-- START OF Selected text --

This article is from the Puzzles FAQ, by Chris Cole chris@questrel.questrel.com and Matthew Daly mwdaly@pobox.com with numerous contributions by others.

Consider a string that contains all substrings of length n. For example,

for binary strings with n=2, a shortest string is 00110 -- it contains 00,

01, 10 and 11 as substrings. Find the shortest such strings for all n.

combinatorics/full.s

Knuth, Volume 2 Seminumerical Algorithms, section 3.2.2 discusses this problem.

He cites the following results:

Shortest length: m^n + n - 1, where m = number of symbols in the language.

Algorithms:

[Exercise 7, W. Mantel, 1897]

The binary sequence is the LSB of X computed by the MIX program:

LDA X JANZ *+2 LDA A ADD X JNOV *+3 JAZ *+2 XOR A STA X

[Exercise 10, M. H. Martin, 1934]

Set x[1] = x[2] = ... = x[n] = 0. Set x[i+1] = largest value < n such that

substring of n digits ending at x[i+1] does not occur earlier in string.

Terminate when this is not possible.

-- END OF Selected text --
-- START OF Items --

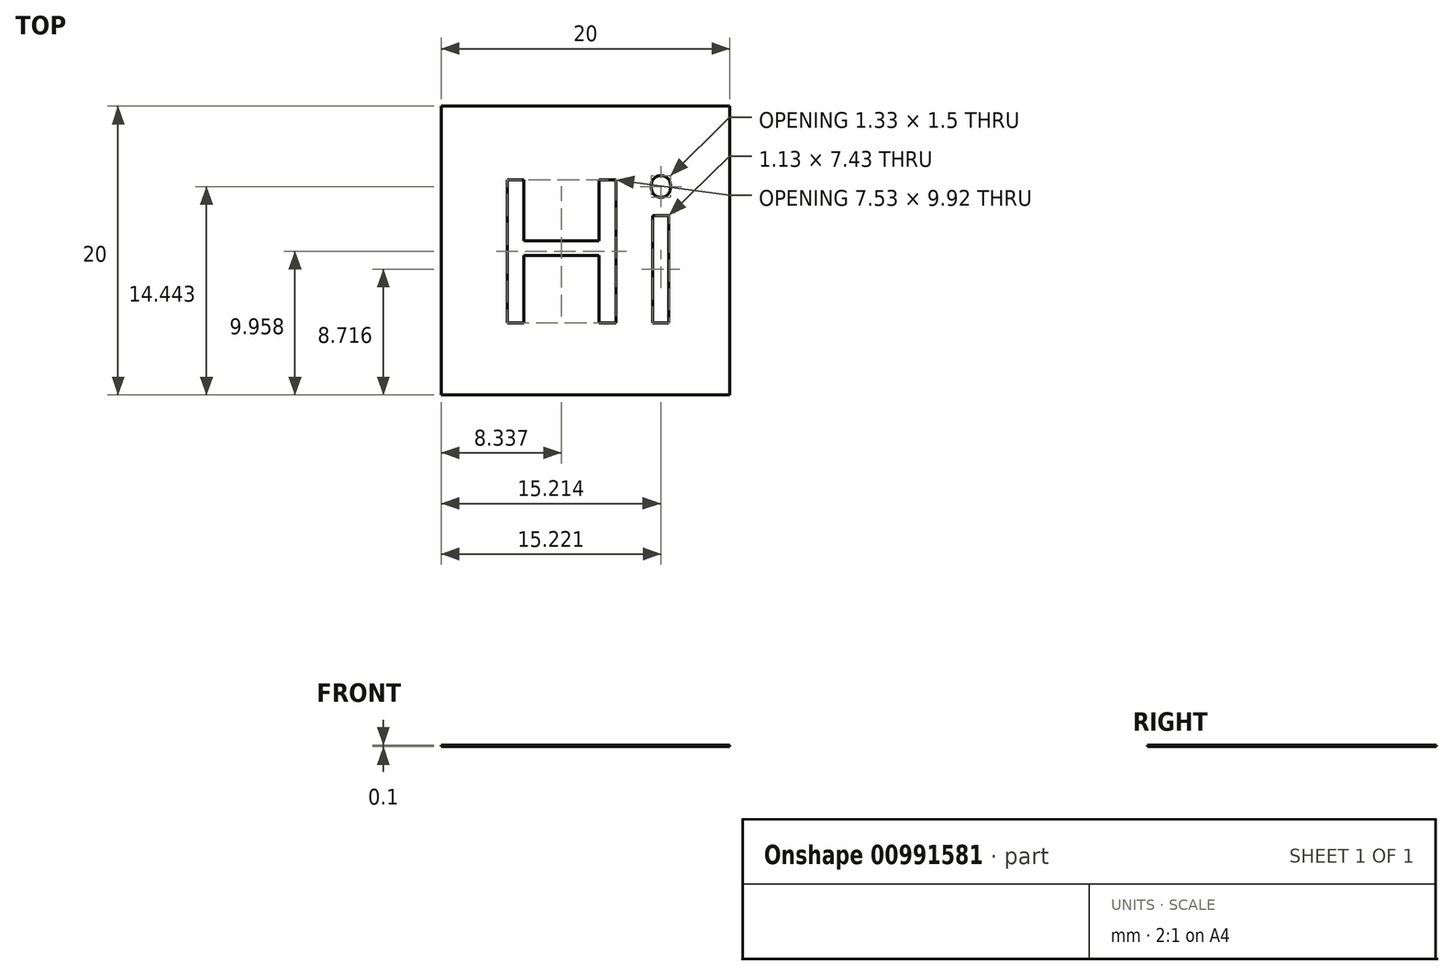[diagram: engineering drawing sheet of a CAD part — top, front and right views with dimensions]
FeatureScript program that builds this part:
annotation { "Feature Type Name" : "Feature", "Feature Type Description" : "" }
export const myFeature = defineFeature(function(context is Context, id is Id, definition is map)
    precondition{}
    {
        {
            var Q0;
            Q0=qCreatedBy(makeId("Top.planeOp"),FACE);
            var sketch = newSketch(context, id + "F0", { "sketchPlane" : qUnion([Q0])});
            skLineSegment(sketch, "E0.bottom", {"start": v(0, 0) * mm, "end": v(20, 0) * mm});
            skLineSegment(sketch, "E0.top", {"start": v(0, 20) * mm, "end": v(20, 20) * mm});
            skLineSegment(sketch, "E0.left", {"start": v(0, 0) * mm, "end": v(0, 20) * mm});
            skLineSegment(sketch, "E0.right", {"start": v(20, 0) * mm, "end": v(20, 20) * mm});
            skSolve(sketch);
        }
        {
            var Q0;
            Q0 = qSketchRegion(id + "F0", true);
            extrude(context, id + "F1", {"entities" : qUnion([Q0]), "depth" : .1 * mm, "offsetDistance" : 25 * mm});
        }
        {
            var Q0;
            Q0=makeQuery(id+"F1.opExtrude","CAP_FACE",FACE,{"disambiguationData":[OSD([sQuery(id+"F0.wireOp",EDGE,"E0.bottom"),sQuery(id+"F0.wireOp",EDGE,"E0.top"),sQuery(id+"F0.wireOp",EDGE,"E0.left"),sQuery(id+"F0.wireOp",EDGE,"E0.right")])],"isStart":false});
            var sketch = newSketch(context, id + "F2", { "sketchPlane" : qUnion([Q0])});
            skText(sketch, "E1", { "text": "Hi", "fontName": "OpenSans-Regular.ttf"});
            const initialGuessF2  = {"E1": [0.00321, 0.005, 1, 0, 0.01]};
            skSetInitialGuess(sketch, initialGuessF2);
            skSolve(sketch);
        }
        {
            var Q0;
            Q0 = qSketchRegion(id + "F2", true);
            extrude(context, id + "F3", {"entities" : qUnion([Q0]), "operationType" : NewBodyOperationType.REMOVE, "endBound" : BoundingType.THROUGH_ALL, "oppositeDirection" : true, "depth" : 25 * mm, "offsetDistance" : 25 * mm});
        }
    });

-- END OF Items --

* **Work to complete**:
**1.** In the listing of CAD parts and their FeatureScript programs, change every "Q0" to "baseQuery" and leave all other lines as they are. Reproduce the listing without the picture.
**2.** Write what comes next in the puzzle text on the shortest strings that contain every substring of length n.
The puzzle text and the CAD listing are unrelated.

* **Written answers**:
**1.**
[diagram: engineering drawing sheet of a CAD part — top, front and right views with dimensions]
FeatureScript program that builds this part:
annotation { "Feature Type Name" : "Feature", "Feature Type Description" : "" }
export const myFeature = defineFeature(function(context is Context, id is Id, definition is map)
    precondition{}
    {
        {
            var baseQuery;
            baseQuery=qCreatedBy(makeId("Top.planeOp"),FACE);
            var sketch = newSketch(context, id + "F0", { "sketchPlane" : qUnion([baseQuery])});
            skLineSegment(sketch, "E0.bottom", {"start": v(0, 0) * mm, "end": v(20, 0) * mm});
            skLineSegment(sketch, "E0.top", {"start": v(0, 20) * mm, "end": v(20, 20) * mm});
            skLineSegment(sketch, "E0.left", {"start": v(0, 0) * mm, "end": v(0, 20) * mm});
            skLineSegment(sketch, "E0.right", {"start": v(20, 0) * mm, "end": v(20, 20) * mm});
            skSolve(sketch);
        }
        {
            var baseQuery;
            baseQuery = qSketchRegion(id + "F0", true);
            extrude(context, id + "F1", {"entities" : qUnion([baseQuery]), "depth" : .1 * mm, "offsetDistance" : 25 * mm});
        }
        {
            var baseQuery;
            baseQuery=makeQuery(id+"F1.opExtrude","CAP_FACE",FACE,{"disambiguationData":[OSD([sQuery(id+"F0.wireOp",EDGE,"E0.bottom"),sQuery(id+"F0.wireOp",EDGE,"E0.top"),sQuery(id+"F0.wireOp",EDGE,"E0.left"),sQuery(id+"F0.wireOp",EDGE,"E0.right")])],"isStart":false});
            var sketch = newSketch(context, id + "F2", { "sketchPlane" : qUnion([baseQuery])});
            skText(sketch, "E1", { "text": "Hi", "fontName": "OpenSans-Regular.ttf"});
            const initialGuessF2  = {"E1": [0.00321, 0.005, 1, 0, 0.01]};
            skSetInitialGuess(sketch, initialGuessF2);
            skSolve(sketch);
        }
        {
            var baseQuery;
            baseQuery = qSketchRegion(id + "F2", true);
            extrude(context, id + "F3", {"entities" : qUnion([baseQuery]), "operationType" : NewBodyOperationType.REMOVE, "endBound" : BoundingType.THROUGH_ALL, "oppositeDirection" : true, "depth" : 25 * mm, "offsetDistance" : 25 * mm});
        }
    });

**2.**
If we instead consider the strings as circular, we have a well known

problem whose solution is given by any hamiltonian cycle in the de

Bruijn (or Good) graph of dimension K. (Or equivalently an eulerian

circuit in the de Bruijn graph of dimension K-1) As a string of length

2^K is produced, it must be optimal, and any shortest sequence must be

an eulerian circuit in a dB graph.

The de Bruijn graph Tn has as its vertex set the binary n-strings.

Directed edges join n-strings that may be derived by deleting the left

most digit and appending a 0 or 1 to the right end. de Bruijn + van

Ardenne-Ehrenfest (in 1951) counted the number of eulerian circuits in

Tn. There are 2^(2^(n-1)-n) of them.

Some examples:

K=2 1100

K=3 11101000

K=4 1111001011010000

The solution to the above problem (non-circular strings) can be found

by duplicating the first K-1 digits of the solution string at the end

of the string. These are not the only solutions, but they

are of minimum length: 2^K + K-1.

We can obtain a lower bound for the optimal sequence for the general case as

follows:

Consider first the simpler case of breaking into an answer machine which

accepts d+1 digits, values 0 to n-1. We wish to find the minimal universal

code that will allow us access to any such answering machine.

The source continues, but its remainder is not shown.